In particolare rileva che le osservazioni critiche di cui alla memoria depositata dal Comune ricorrente non intaccano il rilievo essenziale secondo cui, in relazione al disposto del D.Lgs. n. 504 del 1992, art. 5, comma 5, il Comune non avrebbe potuto richiedere l’ICI sull’area in questione come edificabile, essendo venuta meno, in ragione dell’effetto retroattivo della sentenza della Corte costituzionale 20 luglio 2007, n. 314, l’originaria previsione di piano e non potendo operare la nuova disciplina di cui alla L.R. Campania n. 10 del 2007, che per l’avvenire, cioè, per quanto riguarda la determinazione della base imponibile ai fini ICI, dal primo gennaio 2008, se non ne fosse intervenuta l’abrogazione ad opera della L.R. Campania n. 1 del 2008.

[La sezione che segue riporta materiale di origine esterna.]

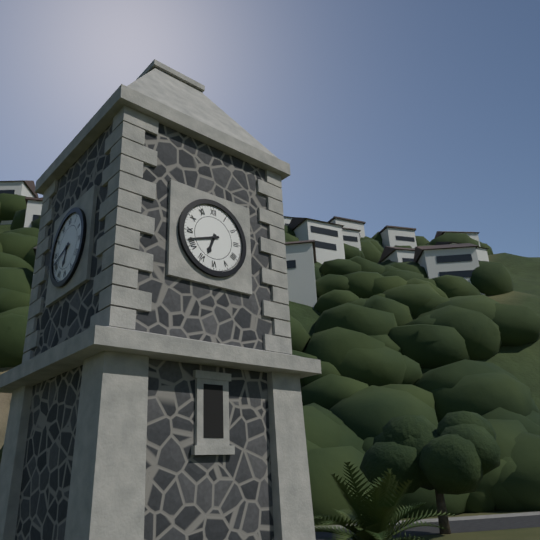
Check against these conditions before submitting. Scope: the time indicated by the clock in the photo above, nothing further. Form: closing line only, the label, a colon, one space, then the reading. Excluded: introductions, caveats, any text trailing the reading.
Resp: 6:42
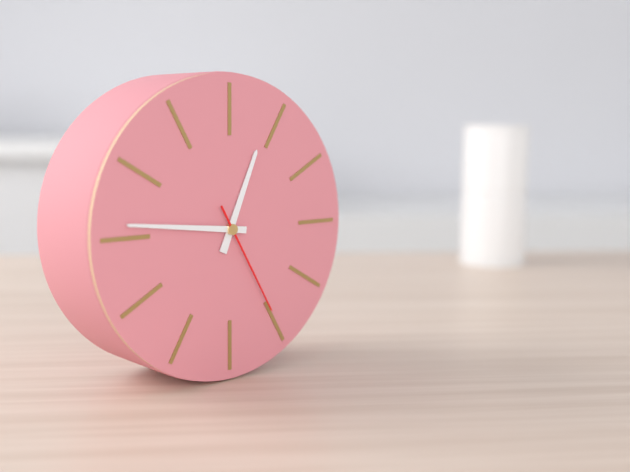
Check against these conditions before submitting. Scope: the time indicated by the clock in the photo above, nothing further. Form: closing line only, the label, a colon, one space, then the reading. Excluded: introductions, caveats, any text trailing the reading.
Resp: 12:46:25
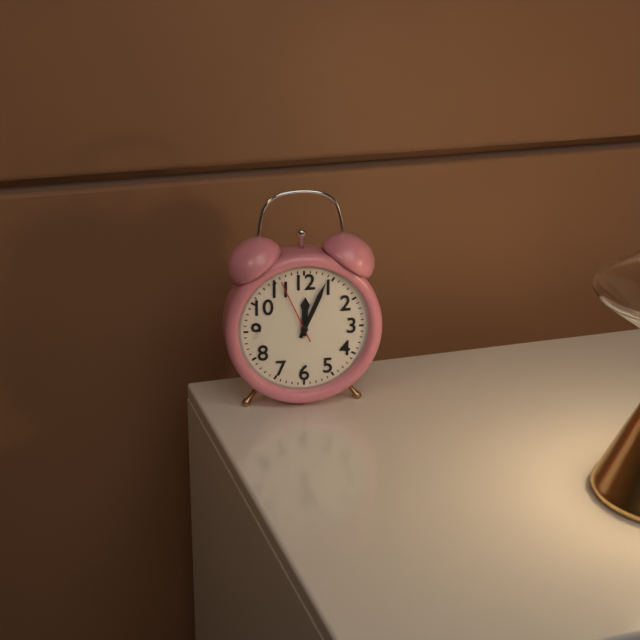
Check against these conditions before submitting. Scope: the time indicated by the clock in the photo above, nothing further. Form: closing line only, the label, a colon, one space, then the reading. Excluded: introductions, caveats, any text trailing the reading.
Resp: 12:04:56
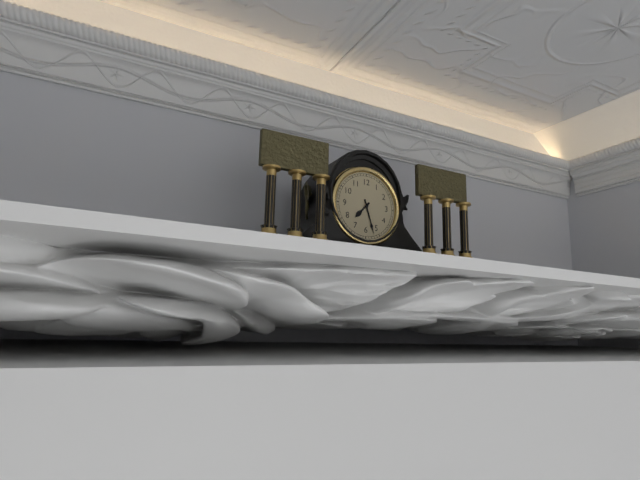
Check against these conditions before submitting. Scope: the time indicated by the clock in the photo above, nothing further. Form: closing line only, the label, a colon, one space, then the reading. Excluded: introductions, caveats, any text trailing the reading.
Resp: 7:27
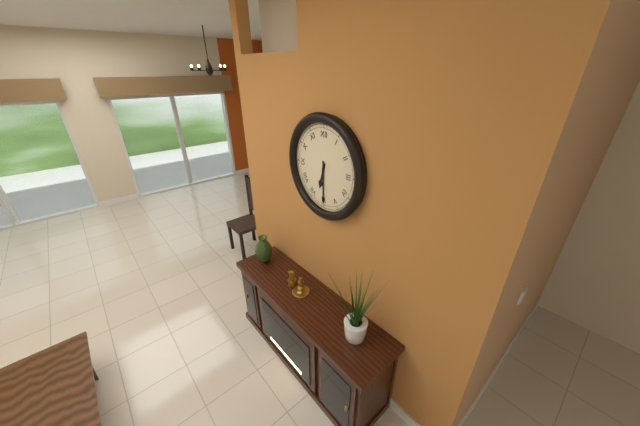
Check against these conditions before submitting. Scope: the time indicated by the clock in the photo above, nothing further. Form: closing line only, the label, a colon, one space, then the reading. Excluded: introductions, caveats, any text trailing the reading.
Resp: 6:30
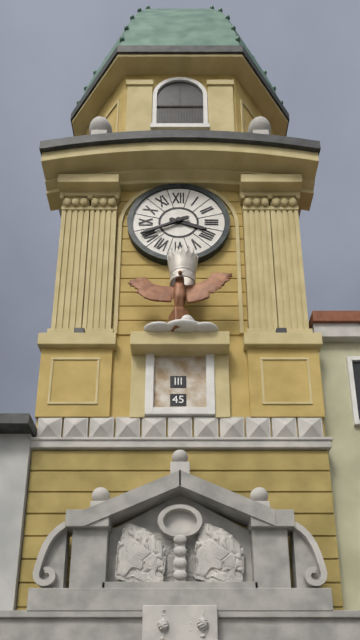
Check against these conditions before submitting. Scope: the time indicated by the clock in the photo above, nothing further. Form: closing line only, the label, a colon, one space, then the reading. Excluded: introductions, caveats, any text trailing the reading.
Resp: 3:41
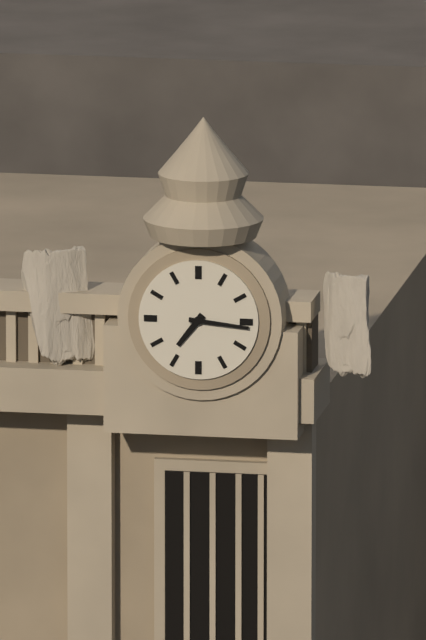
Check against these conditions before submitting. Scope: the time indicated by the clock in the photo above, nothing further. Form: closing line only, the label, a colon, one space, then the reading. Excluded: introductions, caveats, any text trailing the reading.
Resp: 7:16
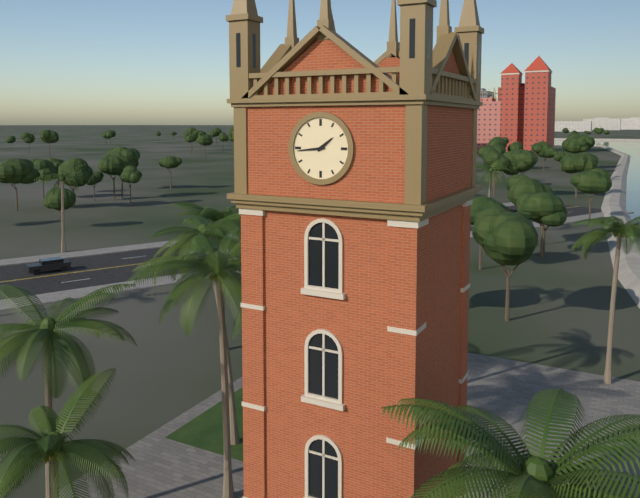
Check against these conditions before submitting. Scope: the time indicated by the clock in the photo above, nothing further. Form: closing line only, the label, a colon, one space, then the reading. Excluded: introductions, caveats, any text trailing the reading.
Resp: 1:44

Il ricorso dell’Amministrazione comunale ricorrente va pertanto rigettato.

Le spese del giudizio di legittimità seguono la soccombenza e si liquidano come da dispositivo.

Va dato atto della sussistenza dei presupposti, per il versamento, da parte del Comune ricorrente, dell’ulteriore importo a titolo di contributo unificato pari a quello dovuto per il ricorso.

P.Q.M.

La Corte rigetta il ricorso e condanna il Comune di Pietramelara alla rifusione in favore dei controricorrenti delle spese del giudizio di legittimità, che liquida in Euro 200,00 per esborsi ed in 2000,00 per compenso, oltre rimborso spese forfettarie ed accessori, se dovuti. Ai sensi del D.P.R. n. 115 del 2002, art. 13, comma 1 quater, dà atto della sussistenza dei presupposti per il versamento, da parte del ricorrente, dell’ulteriore importo a titolo di contributo unificato pari a quello dovuto per il ricorso, a norma dello stesso art. 13, comma 1 bis.

Così deciso in Roma, nella Camera di consiglio, il 19 ottobre 2016.